## Task details
Once the line with "line: (79, 82) -> (82, 187), added" is found in the entries below, repeat it and each following line exactly, up to and including the line with "text: (259, 1335) -> (480, 1038), moved". Add no other lines.

● ● ● ● ●

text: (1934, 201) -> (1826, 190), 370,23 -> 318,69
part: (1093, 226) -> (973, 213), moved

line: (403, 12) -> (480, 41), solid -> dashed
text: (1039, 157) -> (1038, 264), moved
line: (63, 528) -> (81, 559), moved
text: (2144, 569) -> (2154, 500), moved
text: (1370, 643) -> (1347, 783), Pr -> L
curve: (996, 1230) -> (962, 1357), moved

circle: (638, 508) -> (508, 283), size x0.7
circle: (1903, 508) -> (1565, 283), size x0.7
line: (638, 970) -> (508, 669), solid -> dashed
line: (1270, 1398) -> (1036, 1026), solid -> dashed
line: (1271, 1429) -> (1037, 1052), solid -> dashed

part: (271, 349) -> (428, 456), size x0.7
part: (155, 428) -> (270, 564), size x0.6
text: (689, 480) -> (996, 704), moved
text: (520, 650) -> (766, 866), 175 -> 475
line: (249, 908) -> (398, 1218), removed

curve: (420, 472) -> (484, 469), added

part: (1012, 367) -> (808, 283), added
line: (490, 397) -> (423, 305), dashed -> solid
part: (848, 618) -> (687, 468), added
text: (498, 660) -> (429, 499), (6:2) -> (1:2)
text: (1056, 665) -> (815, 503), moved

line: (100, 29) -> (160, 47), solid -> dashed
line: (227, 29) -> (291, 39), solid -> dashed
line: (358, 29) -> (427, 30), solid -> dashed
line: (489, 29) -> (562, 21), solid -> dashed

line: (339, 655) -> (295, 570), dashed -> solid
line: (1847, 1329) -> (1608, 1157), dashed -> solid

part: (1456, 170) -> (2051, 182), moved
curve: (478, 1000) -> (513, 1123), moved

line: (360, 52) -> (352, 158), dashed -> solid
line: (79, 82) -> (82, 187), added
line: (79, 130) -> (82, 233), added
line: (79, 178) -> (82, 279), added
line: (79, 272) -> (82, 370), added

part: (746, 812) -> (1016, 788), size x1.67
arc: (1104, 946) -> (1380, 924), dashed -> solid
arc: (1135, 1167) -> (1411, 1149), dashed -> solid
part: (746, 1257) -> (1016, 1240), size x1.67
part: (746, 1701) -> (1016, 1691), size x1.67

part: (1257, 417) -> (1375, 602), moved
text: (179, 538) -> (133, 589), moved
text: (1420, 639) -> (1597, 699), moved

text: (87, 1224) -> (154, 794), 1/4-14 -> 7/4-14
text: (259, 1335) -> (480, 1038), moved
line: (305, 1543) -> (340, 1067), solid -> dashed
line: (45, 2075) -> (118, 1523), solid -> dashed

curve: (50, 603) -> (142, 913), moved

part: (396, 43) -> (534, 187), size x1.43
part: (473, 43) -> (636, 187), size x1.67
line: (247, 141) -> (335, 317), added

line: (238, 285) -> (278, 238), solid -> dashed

● ● ● ● ●

## Exercise answer
line: (79, 82) -> (82, 187), added
line: (79, 130) -> (82, 233), added
line: (79, 178) -> (82, 279), added
line: (79, 272) -> (82, 370), added

part: (746, 812) -> (1016, 788), size x1.67
arc: (1104, 946) -> (1380, 924), dashed -> solid
arc: (1135, 1167) -> (1411, 1149), dashed -> solid
part: (746, 1257) -> (1016, 1240), size x1.67
part: (746, 1701) -> (1016, 1691), size x1.67

part: (1257, 417) -> (1375, 602), moved
text: (179, 538) -> (133, 589), moved
text: (1420, 639) -> (1597, 699), moved

text: (87, 1224) -> (154, 794), 1/4-14 -> 7/4-14
text: (259, 1335) -> (480, 1038), moved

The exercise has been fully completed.